The will to live is said to be the strongest driving force of all forms of life, from the constantly mutating bugs that keep beating the drugs to the soldier running to safety on a broken leg. Sheer bloody determination can sustain our bodies in all sorts of endeavours that inspire us to say ‘truth is stranger than fiction’. If we could distill and bottle willpower surely all our energy problems would disappear overnight! When I was a child, I used to try and concentrate my attention enough on an object to see if I could get it to move. Just a little wobble would have confirmed the connection between the point below my navel, the base of my spine and the practically visible line of sight boring down on the chosen object. Shaking with concentration however, I never could make anything shift. Unless when I turned my back……..

But it didn’t stop me trying for other goals; a part in the school play, a particular boy, a place in the 1st XI. The things that we accumulate in our lives are often ours not because we are more talented, prettier or more skillful than the next person but because we wanted the thing more than the next person. Or perhaps we CAN become more talented, prettier etc by willing ourselves to transform that way. After all it takes willpower to up-skill, to learn, to train in a certain discipline.
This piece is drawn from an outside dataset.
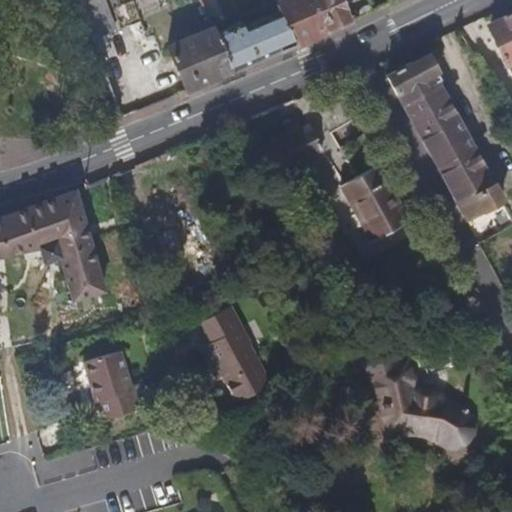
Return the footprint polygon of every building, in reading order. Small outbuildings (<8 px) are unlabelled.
[(351,21),(341,0),(331,0),(283,0),(275,4),(279,11),(294,45),(351,21)] [(294,45),(279,11),(243,26),(241,22),(229,27),(226,19),(221,22),(223,29),(216,33),(233,72),(271,55),(294,45)] [(511,13),(501,18),(503,24),(488,31),(506,68),(510,77),(511,76),(511,13)] [(223,29),(221,22),(212,25),(216,33),(223,29)] [(233,72),(216,33),(213,27),(167,47),(178,75),(188,71),(195,88),(233,72)] [(502,201),(437,82),(440,80),(437,74),(438,74),(425,54),(420,56),(408,63),(392,71),(385,76),(465,221),(502,201)] [(278,176),(323,151),(309,125),(264,150),(278,176)] [(409,220),(379,166),(339,187),(370,242),(409,220)] [(0,257),(5,257),(7,256),(39,248),(41,257),(50,261),(58,257),(71,301),(103,291),(75,191),(0,217),(0,257)] [(250,344),(230,306),(226,308),(246,347),(249,345),(250,344)] [(270,385),(249,345),(246,347),(226,308),(196,324),(207,345),(200,349),(208,365),(214,362),(235,403),(270,385)] [(467,413),(465,411),(467,409),(467,407),(467,406),(466,405),(464,405),(463,405),(460,408),(458,406),(454,404),(449,400),(443,397),(438,395),(433,395),(432,392),(430,390),(427,388),(424,387),(421,387),(419,388),(416,391),(411,373),(408,358),(395,361),(389,338),(386,338),(362,343),(366,359),(383,437),(396,435),(398,434),(400,434),(408,433),(417,433),(422,434),(428,436),(431,438),(435,440),(437,441),(438,441),(440,443),(444,445),(450,446),(453,446),(459,445),(463,444),(466,443),(471,439),(472,437),(473,432),(473,427),(473,424),(472,420),(471,417),(467,413)] [(131,386),(120,351),(83,362),(95,403),(99,402),(105,420),(138,410),(131,386)] [(221,376),(214,362),(208,365),(215,379),(221,376)] [(151,406),(144,383),(131,386),(138,410),(151,406)]
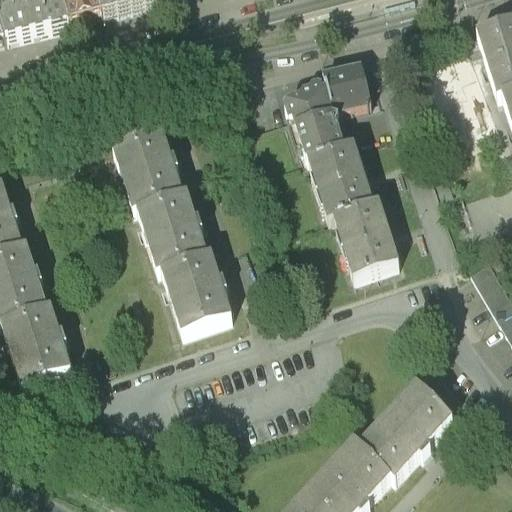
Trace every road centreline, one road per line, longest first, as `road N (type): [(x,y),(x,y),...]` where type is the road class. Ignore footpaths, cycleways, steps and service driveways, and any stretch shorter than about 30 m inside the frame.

So far, so obvious – what I want to understand is the will to fail. Why, when I’m driving behind somebody not making the speed limit, I can’t just bless them for being extra safe and use the extended period of time to enjoy the scenery, instead of imagining the tire marks of my car all over their bloodied and bruised dashboard. Why, when I eventually roar past as the first opportunity to overtake presents itself, do I feel the duplicitous sensation of over-indulging in too much good chocolate. So sated and so guilty.

I would let it go but like I say, I am old enough to want to be a better person. It’s funny how we tend to assume older people are ‘more together’, calmer, nicer. We don’t appear to learn from historical or present world politics. Hello! The older people we put in charge of our globe are not making great decisions most of the time! Which leads me to speculate that if we are all willfully failing to become the better person we know we truly should be, we are in trouble. So many bad decisions to overtake and intimidate the person ahead of us leading to, well, nowhere I want to go.

So I resolve to develop my willpower in the right direction. It’s got me to some great places and acquired me some pretty special people in my life. ‘Exert your better self’ – I shall tattoo it on my forehead and then drive with the sun visor mirror down.

Except that would be dangerous and as such, a willful failure.